Last, but not least, we must discuss “Homer’s Enemy,” which is easily the blackest “Simpsons” episode of all time. Azaria voices Frank Grimes, a new employee at the Springfield Nuclear Power Plant who is shocked and appalled at the indifference everyone shows to Homer’s incompetence. The message of the episode is clear, the whole dumbing-down-of-society thing, which is what makes the “Simpsons” creators geniuses for making an example of Homer before anyone else could, and the final scene is one of the most savagely funny scenes in “Simpsons” history. Even better, they get Azaria to do his first “Simpsons” commentary, where he riffs nonstop about the origins of both Grimes (William H. Macy was the inspiration) and various Azaria-voiced characters.
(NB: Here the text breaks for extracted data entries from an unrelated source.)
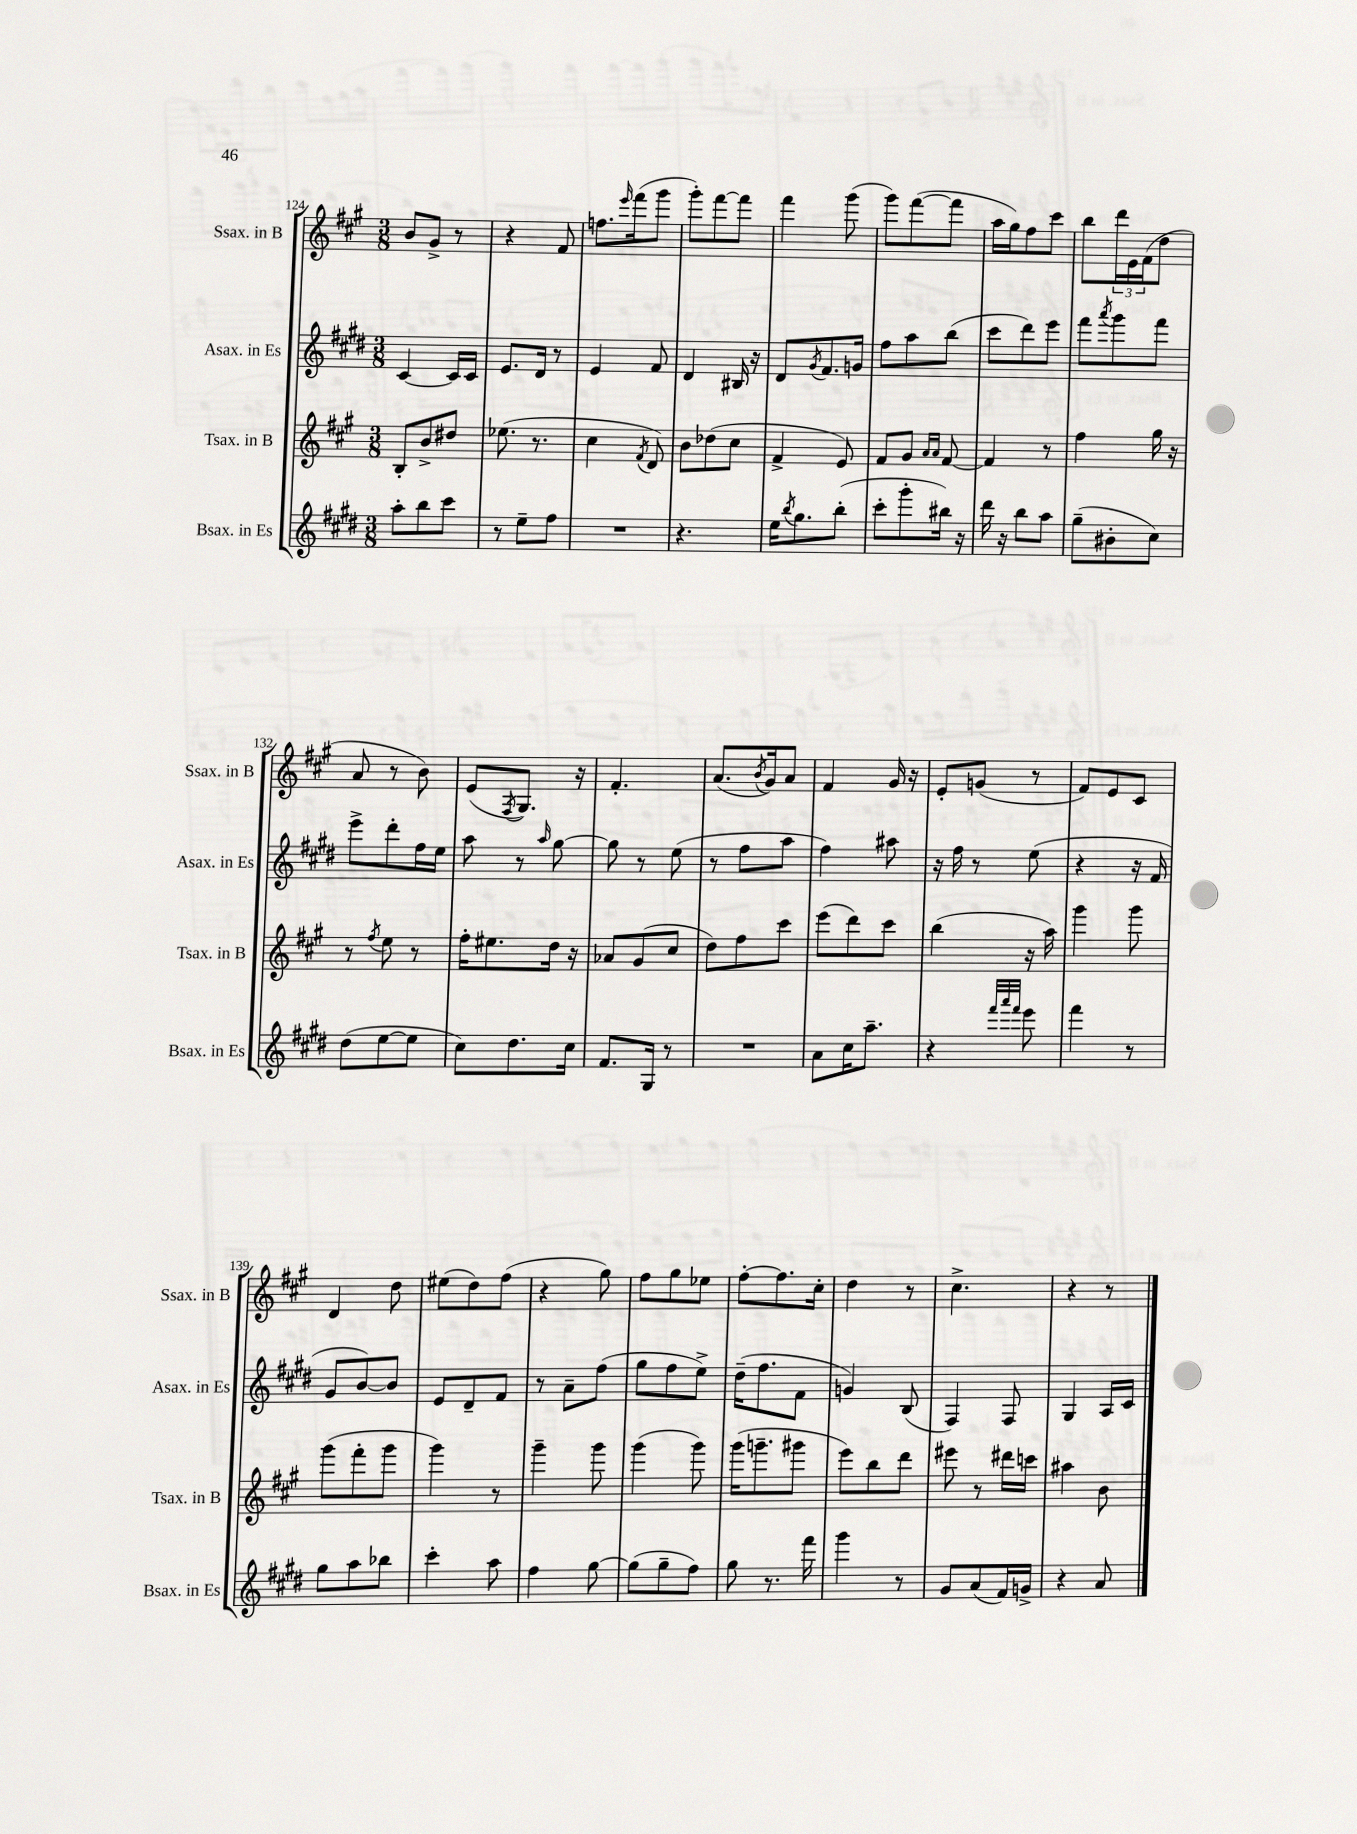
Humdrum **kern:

**kern	**kern	**kern	**kern
*staff4	*staff3	*staff2	*staff1
*clefG2	*clefG2	*clefG2	*clefG2
*k[f#c#g#d#]	*k[f#c#g#]	*k[f#c#g#d#]	*k[f#c#g#]
*M3/8	*M3/8	*M3/8	*M3/8
8aa'	8B'	[4c#	8b
8bb	8b^	.	8g#^
8ccc#	8dd#	16c#]	8r
.	.	16c#	.
=	=	=	=
8r	(8.ee-	8.e	4r
8ee~	.	.	.
.	8.r	16d#	.
8ff#	.	8r	8f#
=	=	=	=
4.r	4cc#	4e	8.ff
.	.	.	16qqeee
.	.	.	(16fff#
.	8qf#	.	.
.	8d)	8f#	8ggg#
=	=	=	=
4.r	8b	4d#	8ggg#')
.	(8dd-	.	[8fff#
.	8cc#	16B#	8fff#]
.	.	16r	.
=	=	=	=
16ee	4f#^	8d#	4fff#
8qbb	.	.	.
8.gg#	.	.	.
.	.	8qg#	.
.	.	8.f#	.
(8bb'	8e)	.	(8ggg#
.	.	16g	.
=	=	=	=
8ccc#'	8f#	8ff#	8ggg#)
8ggg#'	8g#	8aa	([8fff#
.	16qqa	.	.
.	16qqa	.	.
16bb#)	[8f#	(8bb	8fff#]
16r	.	.	.
=	=	=	=
16ddd#	4f#]	8ccc#	16aa
16r	.	.	16gg#)
8bb	.	8ddd#)	8ff#
8aa	8r	8eee	8ccc#
=	=	=	=
(8gg#~	4ff#	8fff#	8bb
.	.	8qaaa	.
8b#'	.	8ggg#	24ddd
.	.	.	24e
.	.	.	(24f#
8cc#)	16gg#	8fff#	8dd
.	16r	.	.
=	=	=	=
(8dd#	8r	8eee^	8a
.	8qff#	.	.
[8ee	8ee	8ddd#'	8r
8ee]	8r	16ff#	8b)
.	.	16ee	.
=	=	=	=
8cc#)	16ff#'	8aa	(8e
.	8.ee#	.	.
.	.	.	8qF#
8.dd#	.	8r	8.G#)
.	.	16qqaa	.
.	16dd	[8gg#	.
16cc#	16r	.	16r
=	=	=	=
8.f#	8a-	8gg#]	4.f#'
.	(8g#	8r	.
16G#	.	.	.
8r	8cc#	(8ee	.
=	=	=	=
4.r	8dd)	8r	(8.a
.	8ff#	8ff#	.
.	.	.	8qb
.	.	.	16g#)
.	8ccc#	8aa	8a
=	=	=	=
8a	(8eee	4ff#)	4f#
16cc#	8ddd)	.	.
8.aa~	.	.	.
.	8ccc#	8aa#	16g#
.	.	.	16r
=	=	=	=
4r	(4bb	16r	8e'
.	.	16ff#	.
.	.	8r	(8g
32qqfff#	.	.	.
32qqaaa	.	.	.
32qqfff#	.	.	.
8eee	16r	(8ee	8r
.	16aa)	.	.
=	=	=	=
4fff#	4ggg#	4r	8f#)
.	.	.	8e
8r	8ggg#	16r	8c#
.	.	16f#	.
=	=	=	=
8gg#	(8ggg#	8g#	4d
8aa	8fff#'	[8b)	.
8bb-	8ggg#	8b]	8dd
=	=	=	=
4ccc#'	4ggg#)	8e	(8ee#
.	.	8d#~	8dd)
8aa	8r	8f#	(8ff#
=	=	=	=
4ff#	4ggg#~	8r	4r
.	.	8a~	.
[8gg#	8ggg#	(8ff#	8gg#)
=	=	=	=
(8gg#]	(4ggg#	8gg#	8ff#
8gg#~	.	8ff#	8gg#
8ff#)	8ggg#)	8ee^)	8ee-
=	=	=	=
8gg#	(16ggg#	(16dd#~	[8ff#'
.	8.ggg~	8.ff#	.
8.r	.	.	8.ff#]
.	8ggg#	8f#	.
16fff#	.	.	16cc#'
=	=	=	=
4ggg#	8eee)	4g)	4dd
.	8bb	.	.
8r	8ddd	(8B	8r
=	=	=	=
8g#	8eee#	4F#)	4.cc#^
(8a	8r	.	.
16f#)	16ddd#	8F#	.
16g^	16ccc	.	.
=	=	=	=
4r	4aa#	4G#	4r
8a	8b	16A	8r
.	.	16c#	.
==	==	==	==
*-	*-	*-	*-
Okay, let’s just lay it out there: is there anyone who needs a Web geek like me to explain why you should buy “The Simpsons: The Complete Eighth Season”? The producers caught about five or six years’ worth of lightning in a bottle. How many other shows can brag of such consistency? Okay, maybe “South Park,” but they make half as many episodes per season as “The Simpsons” do, plus they have openly acknowledged that “The Simpsons” have done everything funny that there is to do. Better to get it from the source. It’s what Johnny Cash would want you to do.